**** Extracted entries ****

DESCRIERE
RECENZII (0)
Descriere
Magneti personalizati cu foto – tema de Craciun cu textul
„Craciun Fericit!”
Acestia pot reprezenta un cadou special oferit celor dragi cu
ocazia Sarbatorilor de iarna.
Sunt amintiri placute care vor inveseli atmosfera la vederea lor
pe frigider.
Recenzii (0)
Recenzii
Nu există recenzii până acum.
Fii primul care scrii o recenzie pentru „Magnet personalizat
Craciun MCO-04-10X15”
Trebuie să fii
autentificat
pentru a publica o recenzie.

****

Goal of the exercise: Please return every line of the records that contains the word "recenzie".

Your solution:
Fii primul care scrii o recenzie pentru „Magnet personalizat
pentru a publica o recenzie.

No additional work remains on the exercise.